━━ Extrait choisi
Présidence tournante de l’UA: l’après Alpha Condé déjà entamé ?

Dans une soixantaine de jours, Alpha Condé cèdera sa place à Paul Kagamé, le président rwandais, à la faveur du prochain sommet de l’UA, dans la capitale Ethiopienne. L’après Alpha est déjà entamé avec d’autres priorités.

« Nous avons la réforme, qui est d’ailleurs pilotée par le président Paul Kagame. Comme il m’a été demandé, mon bureau soumettra plusieurs propositions en matière de réformes. Que ce soit sur le plan financement ou sur le plan organisation et méthode de travail », égraine le patron de l’UA au cours d’une interview accordée à RFI.
━━━━
━━ Données affichées
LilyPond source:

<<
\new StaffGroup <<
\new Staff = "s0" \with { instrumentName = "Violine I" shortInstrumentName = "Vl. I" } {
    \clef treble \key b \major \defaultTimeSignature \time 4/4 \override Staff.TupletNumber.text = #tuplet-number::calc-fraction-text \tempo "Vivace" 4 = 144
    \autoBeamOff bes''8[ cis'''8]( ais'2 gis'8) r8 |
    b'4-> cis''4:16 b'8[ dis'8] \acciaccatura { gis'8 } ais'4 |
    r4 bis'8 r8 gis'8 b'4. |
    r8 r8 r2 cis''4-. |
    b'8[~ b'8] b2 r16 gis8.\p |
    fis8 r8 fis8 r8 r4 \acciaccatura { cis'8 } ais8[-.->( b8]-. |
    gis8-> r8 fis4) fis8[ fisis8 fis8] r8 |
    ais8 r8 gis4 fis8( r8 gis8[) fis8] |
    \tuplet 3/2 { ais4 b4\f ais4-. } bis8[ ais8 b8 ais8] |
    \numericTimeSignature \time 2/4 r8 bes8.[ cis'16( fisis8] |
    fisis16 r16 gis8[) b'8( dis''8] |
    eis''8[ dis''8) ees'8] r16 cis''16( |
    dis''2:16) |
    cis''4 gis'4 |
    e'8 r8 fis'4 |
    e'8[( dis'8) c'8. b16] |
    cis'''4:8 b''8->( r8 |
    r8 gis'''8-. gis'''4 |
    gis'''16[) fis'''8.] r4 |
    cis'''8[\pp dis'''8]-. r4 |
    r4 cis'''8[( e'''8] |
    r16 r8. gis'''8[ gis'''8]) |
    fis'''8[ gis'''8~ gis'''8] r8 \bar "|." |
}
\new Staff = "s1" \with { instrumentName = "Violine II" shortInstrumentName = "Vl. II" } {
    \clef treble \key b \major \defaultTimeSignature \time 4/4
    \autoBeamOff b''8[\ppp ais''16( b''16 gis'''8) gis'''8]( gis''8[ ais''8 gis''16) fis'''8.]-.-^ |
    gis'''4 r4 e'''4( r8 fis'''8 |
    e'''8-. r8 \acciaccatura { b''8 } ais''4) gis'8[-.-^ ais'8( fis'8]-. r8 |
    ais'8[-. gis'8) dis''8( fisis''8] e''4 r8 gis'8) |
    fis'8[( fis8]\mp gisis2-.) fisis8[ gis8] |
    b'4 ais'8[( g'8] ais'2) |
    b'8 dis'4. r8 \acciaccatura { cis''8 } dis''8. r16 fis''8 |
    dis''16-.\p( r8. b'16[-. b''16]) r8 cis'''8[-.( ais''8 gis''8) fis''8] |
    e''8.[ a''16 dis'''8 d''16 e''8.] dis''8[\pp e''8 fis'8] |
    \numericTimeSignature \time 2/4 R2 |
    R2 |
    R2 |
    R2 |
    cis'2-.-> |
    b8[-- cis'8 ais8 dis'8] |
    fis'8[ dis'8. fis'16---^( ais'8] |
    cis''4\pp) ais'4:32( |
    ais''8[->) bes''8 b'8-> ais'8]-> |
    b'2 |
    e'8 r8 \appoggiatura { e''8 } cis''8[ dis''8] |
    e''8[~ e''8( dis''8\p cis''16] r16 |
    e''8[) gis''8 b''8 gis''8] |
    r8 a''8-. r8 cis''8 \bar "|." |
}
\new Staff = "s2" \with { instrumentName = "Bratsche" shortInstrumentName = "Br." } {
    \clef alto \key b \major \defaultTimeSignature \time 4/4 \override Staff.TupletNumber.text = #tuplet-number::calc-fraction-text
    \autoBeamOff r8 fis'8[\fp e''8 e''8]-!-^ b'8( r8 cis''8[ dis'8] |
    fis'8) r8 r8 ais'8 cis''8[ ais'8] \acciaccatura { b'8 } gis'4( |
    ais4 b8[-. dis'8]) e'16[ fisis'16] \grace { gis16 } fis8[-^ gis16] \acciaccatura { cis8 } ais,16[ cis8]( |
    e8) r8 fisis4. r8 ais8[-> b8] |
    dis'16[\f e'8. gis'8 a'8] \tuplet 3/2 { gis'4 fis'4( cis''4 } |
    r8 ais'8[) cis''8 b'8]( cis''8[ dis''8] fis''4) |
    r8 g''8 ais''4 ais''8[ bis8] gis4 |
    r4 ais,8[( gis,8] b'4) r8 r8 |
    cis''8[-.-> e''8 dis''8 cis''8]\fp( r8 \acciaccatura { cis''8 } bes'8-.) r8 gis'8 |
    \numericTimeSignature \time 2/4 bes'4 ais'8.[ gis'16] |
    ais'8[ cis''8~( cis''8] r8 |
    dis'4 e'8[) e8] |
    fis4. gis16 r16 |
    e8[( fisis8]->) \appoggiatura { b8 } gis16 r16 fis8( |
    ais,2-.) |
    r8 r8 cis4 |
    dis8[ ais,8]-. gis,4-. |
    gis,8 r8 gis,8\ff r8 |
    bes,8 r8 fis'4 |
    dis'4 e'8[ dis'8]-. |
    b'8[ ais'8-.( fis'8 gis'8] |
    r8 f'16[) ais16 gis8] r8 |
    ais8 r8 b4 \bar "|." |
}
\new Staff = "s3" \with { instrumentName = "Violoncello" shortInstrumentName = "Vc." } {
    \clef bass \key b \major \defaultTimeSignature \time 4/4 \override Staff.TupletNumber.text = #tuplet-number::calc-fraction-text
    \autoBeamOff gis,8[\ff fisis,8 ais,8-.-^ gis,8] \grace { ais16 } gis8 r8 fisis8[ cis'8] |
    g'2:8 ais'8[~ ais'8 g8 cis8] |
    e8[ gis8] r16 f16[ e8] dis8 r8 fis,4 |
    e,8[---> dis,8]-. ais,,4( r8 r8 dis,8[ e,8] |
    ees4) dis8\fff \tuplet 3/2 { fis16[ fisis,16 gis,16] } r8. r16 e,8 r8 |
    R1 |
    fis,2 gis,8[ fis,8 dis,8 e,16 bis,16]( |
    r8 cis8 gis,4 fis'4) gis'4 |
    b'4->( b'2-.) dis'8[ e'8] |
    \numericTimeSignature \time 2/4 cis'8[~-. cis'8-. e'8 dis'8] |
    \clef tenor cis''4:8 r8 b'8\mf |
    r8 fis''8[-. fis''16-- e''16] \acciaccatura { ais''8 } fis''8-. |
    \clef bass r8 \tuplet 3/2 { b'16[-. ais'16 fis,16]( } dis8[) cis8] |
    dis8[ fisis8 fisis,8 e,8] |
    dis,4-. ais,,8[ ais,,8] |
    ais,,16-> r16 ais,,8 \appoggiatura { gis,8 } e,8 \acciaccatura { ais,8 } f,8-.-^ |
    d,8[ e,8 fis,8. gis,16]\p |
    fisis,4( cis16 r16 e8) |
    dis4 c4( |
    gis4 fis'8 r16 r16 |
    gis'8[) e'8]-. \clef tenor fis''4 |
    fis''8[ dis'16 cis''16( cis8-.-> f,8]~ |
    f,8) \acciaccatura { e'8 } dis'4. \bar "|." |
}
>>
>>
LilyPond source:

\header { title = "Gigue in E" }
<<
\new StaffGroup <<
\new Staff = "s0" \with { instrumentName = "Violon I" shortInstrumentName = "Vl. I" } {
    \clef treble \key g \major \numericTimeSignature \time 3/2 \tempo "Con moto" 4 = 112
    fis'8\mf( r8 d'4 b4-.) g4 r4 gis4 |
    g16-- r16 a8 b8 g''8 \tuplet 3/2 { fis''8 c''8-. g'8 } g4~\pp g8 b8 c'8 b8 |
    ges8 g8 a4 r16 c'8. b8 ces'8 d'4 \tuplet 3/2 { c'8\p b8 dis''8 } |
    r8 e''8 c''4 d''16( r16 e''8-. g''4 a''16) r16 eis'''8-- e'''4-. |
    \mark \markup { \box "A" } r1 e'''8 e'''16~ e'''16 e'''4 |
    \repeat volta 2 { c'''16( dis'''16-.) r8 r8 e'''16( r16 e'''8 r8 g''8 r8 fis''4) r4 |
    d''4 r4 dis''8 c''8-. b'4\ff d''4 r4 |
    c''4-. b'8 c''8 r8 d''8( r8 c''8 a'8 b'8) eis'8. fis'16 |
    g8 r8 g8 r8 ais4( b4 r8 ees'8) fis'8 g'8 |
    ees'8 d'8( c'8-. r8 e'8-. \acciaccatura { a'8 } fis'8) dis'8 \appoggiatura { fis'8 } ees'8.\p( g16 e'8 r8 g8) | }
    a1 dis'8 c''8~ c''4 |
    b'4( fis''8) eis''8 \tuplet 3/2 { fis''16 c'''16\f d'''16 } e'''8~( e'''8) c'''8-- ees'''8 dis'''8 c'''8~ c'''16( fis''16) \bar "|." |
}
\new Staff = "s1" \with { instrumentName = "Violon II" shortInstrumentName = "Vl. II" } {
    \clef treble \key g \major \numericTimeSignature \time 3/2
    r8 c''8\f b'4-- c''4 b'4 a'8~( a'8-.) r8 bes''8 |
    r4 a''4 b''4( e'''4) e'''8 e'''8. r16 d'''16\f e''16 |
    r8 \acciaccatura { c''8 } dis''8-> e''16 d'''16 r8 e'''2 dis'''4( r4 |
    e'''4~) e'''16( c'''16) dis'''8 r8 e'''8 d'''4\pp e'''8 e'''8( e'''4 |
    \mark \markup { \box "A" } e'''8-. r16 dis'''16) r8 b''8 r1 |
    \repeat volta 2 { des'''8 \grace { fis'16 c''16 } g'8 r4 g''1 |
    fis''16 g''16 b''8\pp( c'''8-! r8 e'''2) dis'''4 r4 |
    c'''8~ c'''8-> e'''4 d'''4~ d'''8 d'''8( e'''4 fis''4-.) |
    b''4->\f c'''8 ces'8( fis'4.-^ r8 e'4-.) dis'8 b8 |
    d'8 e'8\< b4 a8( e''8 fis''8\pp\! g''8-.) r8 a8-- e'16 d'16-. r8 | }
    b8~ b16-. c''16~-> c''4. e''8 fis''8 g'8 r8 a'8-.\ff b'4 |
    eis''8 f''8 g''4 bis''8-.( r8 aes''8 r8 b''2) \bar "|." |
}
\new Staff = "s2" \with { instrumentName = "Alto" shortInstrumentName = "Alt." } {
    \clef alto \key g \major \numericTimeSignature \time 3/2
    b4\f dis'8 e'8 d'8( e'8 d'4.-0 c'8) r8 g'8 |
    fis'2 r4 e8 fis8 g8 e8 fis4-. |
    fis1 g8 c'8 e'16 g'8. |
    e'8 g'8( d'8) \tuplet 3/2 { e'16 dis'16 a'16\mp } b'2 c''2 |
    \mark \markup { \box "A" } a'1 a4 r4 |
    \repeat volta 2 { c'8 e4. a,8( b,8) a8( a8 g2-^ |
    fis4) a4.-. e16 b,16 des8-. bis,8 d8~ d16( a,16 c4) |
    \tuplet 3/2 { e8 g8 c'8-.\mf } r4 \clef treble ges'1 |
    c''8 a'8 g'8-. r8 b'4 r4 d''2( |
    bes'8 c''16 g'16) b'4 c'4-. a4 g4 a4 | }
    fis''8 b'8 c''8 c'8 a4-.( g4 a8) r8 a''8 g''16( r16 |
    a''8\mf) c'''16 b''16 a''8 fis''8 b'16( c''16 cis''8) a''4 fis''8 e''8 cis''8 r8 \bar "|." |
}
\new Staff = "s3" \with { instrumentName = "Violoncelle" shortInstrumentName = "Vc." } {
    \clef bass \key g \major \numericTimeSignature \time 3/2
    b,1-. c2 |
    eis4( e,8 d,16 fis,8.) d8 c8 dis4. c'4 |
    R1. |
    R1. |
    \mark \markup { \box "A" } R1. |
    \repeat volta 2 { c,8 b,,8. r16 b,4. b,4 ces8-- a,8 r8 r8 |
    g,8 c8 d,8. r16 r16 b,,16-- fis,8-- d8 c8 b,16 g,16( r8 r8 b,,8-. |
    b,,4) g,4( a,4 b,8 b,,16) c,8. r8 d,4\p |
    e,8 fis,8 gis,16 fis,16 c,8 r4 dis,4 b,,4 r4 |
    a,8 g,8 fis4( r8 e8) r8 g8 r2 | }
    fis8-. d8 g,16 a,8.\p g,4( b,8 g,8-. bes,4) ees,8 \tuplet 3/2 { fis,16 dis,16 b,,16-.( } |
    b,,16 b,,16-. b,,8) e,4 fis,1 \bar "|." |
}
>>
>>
━━━━
## À compléter
• A. Mettez à jour le passage de l'extrait allant de « Dans une soixantaine » jusqu'à « accordée à RFI. » inclus, en remplaçant « soixantaine » par « trentaine ».
• B. D'après l'extrait, à qui Alpha Condé cèdera-t-il sa place ?
Les entrées n'ont aucun lien avec l'extrait.

## Réponses par tâche
• A.
Dans une trentaine de jours, Alpha Condé cèdera sa place à Paul Kagamé, le président rwandais, à la faveur du prochain sommet de l’UA, dans la capitale Ethiopienne. L’après Alpha est déjà entamé avec d’autres priorités.

« Nous avons la réforme, qui est d’ailleurs pilotée par le président Paul Kagame. Comme il m’a été demandé, mon bureau soumettra plusieurs propositions en matière de réformes. Que ce soit sur le plan financement ou sur le plan organisation et méthode de travail », égraine le patron de l’UA au cours d’une interview accordée à RFI.

• B. À Paul Kagamé, le président rwandais.